[[ INPUT MATERIAL, beginning ]]
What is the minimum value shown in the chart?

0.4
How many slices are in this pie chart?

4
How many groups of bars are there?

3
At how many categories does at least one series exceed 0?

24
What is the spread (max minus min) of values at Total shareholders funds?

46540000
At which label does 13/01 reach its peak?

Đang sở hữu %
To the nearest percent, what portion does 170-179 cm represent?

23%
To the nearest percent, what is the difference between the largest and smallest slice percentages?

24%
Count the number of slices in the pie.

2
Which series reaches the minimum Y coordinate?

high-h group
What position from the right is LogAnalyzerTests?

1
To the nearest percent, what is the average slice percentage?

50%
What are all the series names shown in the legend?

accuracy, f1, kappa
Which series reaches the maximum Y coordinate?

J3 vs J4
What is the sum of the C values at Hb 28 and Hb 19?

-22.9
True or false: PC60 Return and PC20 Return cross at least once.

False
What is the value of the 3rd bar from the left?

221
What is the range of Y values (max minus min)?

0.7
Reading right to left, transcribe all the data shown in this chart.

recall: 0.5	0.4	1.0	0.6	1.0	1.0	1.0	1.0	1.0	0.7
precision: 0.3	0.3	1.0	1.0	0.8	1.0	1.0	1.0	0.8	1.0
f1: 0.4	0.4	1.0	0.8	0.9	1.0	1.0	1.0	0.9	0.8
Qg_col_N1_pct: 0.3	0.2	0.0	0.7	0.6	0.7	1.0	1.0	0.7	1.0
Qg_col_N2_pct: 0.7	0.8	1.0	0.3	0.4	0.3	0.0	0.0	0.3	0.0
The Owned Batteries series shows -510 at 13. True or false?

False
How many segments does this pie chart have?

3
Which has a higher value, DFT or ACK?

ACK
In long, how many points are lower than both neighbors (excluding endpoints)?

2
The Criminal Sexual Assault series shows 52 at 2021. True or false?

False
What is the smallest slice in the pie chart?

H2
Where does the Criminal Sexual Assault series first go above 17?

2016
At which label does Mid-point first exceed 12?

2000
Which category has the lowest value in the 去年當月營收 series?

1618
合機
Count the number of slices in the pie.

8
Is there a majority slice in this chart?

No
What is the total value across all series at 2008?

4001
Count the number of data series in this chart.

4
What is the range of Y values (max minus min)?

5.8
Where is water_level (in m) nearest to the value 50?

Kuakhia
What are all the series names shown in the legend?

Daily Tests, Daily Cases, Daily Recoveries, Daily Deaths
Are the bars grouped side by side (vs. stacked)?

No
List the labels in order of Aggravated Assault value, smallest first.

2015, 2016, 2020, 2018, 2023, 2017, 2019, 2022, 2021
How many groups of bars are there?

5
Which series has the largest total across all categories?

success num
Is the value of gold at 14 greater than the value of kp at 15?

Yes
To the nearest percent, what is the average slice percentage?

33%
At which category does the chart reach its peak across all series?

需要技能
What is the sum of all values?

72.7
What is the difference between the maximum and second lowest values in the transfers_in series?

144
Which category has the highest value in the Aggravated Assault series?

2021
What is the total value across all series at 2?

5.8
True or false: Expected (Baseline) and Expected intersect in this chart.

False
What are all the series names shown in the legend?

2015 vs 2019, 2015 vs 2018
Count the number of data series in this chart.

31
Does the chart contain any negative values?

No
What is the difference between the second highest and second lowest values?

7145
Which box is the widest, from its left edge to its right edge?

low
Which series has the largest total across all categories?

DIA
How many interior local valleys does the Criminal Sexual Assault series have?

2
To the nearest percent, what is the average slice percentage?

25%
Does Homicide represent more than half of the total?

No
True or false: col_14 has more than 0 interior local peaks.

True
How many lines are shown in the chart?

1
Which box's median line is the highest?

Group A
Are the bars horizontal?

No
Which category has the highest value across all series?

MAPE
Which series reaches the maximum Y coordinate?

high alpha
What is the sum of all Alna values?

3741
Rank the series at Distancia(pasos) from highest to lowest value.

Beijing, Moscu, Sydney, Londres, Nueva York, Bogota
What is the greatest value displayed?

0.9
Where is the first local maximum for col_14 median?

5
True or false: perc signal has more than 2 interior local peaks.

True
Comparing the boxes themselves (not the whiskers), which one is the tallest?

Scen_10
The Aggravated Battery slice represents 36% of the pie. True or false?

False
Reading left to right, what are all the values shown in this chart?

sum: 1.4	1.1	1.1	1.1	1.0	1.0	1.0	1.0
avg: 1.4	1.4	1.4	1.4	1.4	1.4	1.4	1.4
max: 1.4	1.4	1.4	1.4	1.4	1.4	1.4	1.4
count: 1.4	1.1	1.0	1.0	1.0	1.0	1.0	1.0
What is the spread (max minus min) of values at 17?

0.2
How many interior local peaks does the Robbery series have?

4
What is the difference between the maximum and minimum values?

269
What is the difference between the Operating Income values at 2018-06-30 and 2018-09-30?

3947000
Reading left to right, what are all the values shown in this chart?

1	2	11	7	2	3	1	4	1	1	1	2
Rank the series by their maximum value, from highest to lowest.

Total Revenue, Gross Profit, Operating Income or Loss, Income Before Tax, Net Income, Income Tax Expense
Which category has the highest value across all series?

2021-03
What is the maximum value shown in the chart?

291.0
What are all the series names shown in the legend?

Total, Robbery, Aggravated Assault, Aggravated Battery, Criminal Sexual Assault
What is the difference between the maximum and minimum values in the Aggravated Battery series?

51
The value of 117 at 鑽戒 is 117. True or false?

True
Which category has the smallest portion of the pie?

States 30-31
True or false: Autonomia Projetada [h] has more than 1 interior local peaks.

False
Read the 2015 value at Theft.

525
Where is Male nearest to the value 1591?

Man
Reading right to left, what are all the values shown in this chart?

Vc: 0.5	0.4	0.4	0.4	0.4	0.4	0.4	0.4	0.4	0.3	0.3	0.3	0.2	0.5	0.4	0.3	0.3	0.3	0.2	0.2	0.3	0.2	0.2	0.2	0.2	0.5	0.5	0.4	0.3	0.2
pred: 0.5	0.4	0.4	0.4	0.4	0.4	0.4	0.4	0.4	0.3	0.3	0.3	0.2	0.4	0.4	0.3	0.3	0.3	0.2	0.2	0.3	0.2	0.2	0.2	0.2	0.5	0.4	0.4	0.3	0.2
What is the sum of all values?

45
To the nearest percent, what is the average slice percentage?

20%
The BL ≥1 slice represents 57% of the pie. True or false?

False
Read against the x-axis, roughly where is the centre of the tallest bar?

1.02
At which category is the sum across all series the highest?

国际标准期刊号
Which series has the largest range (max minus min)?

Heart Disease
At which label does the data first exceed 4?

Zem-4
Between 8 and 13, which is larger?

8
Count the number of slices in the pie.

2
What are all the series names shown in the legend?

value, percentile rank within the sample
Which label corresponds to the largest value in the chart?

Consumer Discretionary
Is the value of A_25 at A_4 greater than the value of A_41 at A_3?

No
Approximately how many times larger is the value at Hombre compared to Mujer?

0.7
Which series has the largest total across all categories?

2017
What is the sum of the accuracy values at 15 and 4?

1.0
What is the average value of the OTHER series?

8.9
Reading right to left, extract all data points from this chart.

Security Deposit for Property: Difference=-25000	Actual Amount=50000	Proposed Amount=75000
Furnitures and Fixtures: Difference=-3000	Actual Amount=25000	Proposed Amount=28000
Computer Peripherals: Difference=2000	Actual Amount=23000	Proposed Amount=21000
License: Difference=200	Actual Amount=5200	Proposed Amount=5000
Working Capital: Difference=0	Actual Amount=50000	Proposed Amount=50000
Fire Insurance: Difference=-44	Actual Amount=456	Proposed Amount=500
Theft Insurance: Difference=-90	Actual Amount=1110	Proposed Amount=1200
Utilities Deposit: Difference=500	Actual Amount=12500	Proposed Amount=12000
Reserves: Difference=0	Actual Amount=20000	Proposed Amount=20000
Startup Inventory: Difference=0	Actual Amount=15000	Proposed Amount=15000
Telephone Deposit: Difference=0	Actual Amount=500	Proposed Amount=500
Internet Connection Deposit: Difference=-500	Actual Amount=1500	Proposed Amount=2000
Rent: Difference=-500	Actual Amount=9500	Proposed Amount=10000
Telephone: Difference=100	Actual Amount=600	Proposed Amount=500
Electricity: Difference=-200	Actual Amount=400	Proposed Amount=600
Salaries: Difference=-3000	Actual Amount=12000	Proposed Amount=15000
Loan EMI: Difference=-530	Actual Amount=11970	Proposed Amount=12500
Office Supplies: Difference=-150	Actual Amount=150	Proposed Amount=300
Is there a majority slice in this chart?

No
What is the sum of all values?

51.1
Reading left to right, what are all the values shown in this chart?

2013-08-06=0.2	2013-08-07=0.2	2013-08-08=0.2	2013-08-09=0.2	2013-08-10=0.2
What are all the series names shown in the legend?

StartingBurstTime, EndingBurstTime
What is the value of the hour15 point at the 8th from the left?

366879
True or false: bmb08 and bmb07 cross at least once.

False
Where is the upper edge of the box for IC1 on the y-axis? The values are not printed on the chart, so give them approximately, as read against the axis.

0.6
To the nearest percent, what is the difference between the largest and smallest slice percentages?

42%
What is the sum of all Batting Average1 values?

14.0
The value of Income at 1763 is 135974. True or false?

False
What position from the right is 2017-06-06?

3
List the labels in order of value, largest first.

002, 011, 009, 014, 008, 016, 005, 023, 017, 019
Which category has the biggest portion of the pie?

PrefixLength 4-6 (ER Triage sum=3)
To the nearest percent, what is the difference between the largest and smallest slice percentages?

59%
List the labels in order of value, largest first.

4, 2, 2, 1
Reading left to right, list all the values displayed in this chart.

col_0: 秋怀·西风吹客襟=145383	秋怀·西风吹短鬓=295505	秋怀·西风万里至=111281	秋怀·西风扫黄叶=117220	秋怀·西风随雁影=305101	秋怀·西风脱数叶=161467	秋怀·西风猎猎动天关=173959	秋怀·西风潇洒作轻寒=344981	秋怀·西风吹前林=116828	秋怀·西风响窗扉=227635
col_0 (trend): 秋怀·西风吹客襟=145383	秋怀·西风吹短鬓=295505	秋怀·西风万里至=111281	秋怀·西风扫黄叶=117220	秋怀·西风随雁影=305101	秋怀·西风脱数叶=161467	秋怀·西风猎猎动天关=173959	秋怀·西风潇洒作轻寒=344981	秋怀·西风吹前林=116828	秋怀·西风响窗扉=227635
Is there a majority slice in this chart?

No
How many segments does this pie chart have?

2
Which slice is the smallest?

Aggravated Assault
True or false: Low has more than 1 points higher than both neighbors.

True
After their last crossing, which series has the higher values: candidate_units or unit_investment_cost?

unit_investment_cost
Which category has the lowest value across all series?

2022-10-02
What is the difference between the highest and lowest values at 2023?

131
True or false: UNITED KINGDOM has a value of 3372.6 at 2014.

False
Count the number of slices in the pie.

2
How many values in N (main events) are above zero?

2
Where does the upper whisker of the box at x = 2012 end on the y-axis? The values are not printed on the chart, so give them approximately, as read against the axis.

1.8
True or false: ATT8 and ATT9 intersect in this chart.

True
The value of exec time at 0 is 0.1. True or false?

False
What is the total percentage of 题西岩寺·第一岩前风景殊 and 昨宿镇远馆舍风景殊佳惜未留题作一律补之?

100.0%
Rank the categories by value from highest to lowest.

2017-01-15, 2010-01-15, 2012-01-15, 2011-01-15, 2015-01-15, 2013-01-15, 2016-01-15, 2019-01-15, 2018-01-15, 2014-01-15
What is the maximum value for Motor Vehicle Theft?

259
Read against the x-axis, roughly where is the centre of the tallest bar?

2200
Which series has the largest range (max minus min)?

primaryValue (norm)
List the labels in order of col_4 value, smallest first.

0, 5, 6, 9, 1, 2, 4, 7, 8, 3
[[ INPUT MATERIAL, end ]]
--- ASSIGNMENT ---
Copy out again, word for word, the stretch from the first of the rows above through the line "At which label does 13/01 reach its peak?", including that line.

--- FINAL ANSWER ---
What is the minimum value shown in the chart?

0.4
How many slices are in this pie chart?

4
How many groups of bars are there?

3
At how many categories does at least one series exceed 0?

24
What is the spread (max minus min) of values at Total shareholders funds?

46540000
At which label does 13/01 reach its peak?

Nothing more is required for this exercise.